Merkels umstrittene Telefongespräche
Trotz dem breiten Konsens innerhalb der EU, Lukaschenkos Erpressungsmanöver mit verzweifelten oder naiven Migranten nicht nachzugeben, war es richtig, dass die noch amtierende Kanzlerin Merkel auf dem Höhepunkt mit dem Minsker Diktator zweimal direkt telefoniert hat. Einige Kritiker haben dazu zwar die Nase gerümpft und und ihr vorschnell vorgeworfen, sie habe sich von Lukaschenko «vorführen» lassen. Denn dieser hatte nach dem Gespräch behauptet, die Regierung in Berlin sei bereit, ein Kontingent von 2000 Migranten, die an der belarussischen Westgrenze festsassen, in Deutschland aufzunehmen. Diese unwahre Aussage ist in Berlin sofort dementiert worden. Offenbar aber hat Merkel gegenüber Lukaschenko klar machen können, dass er seine Ziele mit seinem Pokerspiel auf dem Rücken von missbrauchten Flüchtlingen nicht erreichen könne. Jedenfalls wurden kurz danach in Minsk die ersten Rückflüge für gestrandete Migranten nach dem Irak organisiert.

[Ausgewählte Zeilen]:
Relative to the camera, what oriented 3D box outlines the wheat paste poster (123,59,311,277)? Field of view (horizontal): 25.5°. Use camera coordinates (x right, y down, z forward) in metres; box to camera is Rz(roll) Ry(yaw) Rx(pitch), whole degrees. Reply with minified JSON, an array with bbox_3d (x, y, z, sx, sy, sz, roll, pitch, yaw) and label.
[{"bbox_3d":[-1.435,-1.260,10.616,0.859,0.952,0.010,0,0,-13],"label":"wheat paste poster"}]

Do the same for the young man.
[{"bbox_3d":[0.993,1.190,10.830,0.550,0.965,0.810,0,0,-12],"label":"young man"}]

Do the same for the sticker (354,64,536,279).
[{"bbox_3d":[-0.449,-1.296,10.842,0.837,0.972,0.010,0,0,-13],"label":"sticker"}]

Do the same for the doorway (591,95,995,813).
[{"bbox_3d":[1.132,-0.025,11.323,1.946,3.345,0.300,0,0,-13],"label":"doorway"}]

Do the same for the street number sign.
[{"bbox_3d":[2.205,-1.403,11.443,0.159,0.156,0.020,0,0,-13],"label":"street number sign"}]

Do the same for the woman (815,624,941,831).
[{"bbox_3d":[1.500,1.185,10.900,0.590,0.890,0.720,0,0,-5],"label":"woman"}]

[Zu erledigende Aufgabe]:
Schreibe den Text über Merkels Telefonate mit Lukaschenko im Anschluss an seinen letzten Satz weiter.

[Antwort zur Aufgabe]:
Es ist gut möglich, dass die 3,5 Millionen Euro, die die EU für solche Rücktransporte inzwischen bereitgestellt hat, sowie weitere 700’000 Euro zuhanden des belarussischen Roten Kreuzes bei den Telefonaten Merkels mit Lukaschenko erstmals ins Spiel gebracht worden sind. Solche Beiträge bedeuten keine diplomatische Aufwertung für den Minsker Diktator, sie sind praktische Hilfen zur Entschärfung einer Notlage, in die Tausende von irregeführten Menschen von einem zynischen Machthaber gebracht worden sind. Nach neuesten Berichten harren immer noch rund 10’000 Migranten in Belarus aus. Um die 8000 Menschen, die irgendwie über die Grenze gekommen sind, befinden sich in überwachten polnischen, lettischen und litauischen Auffangzentren, wo die Möglichkeit für Asylgesuche besteht. Etwa 10’000 weitere Personen aus dem Umkreis der in Belarus eingeflogenen Migranten sollen bereits nach Deutschland weitergereist sein.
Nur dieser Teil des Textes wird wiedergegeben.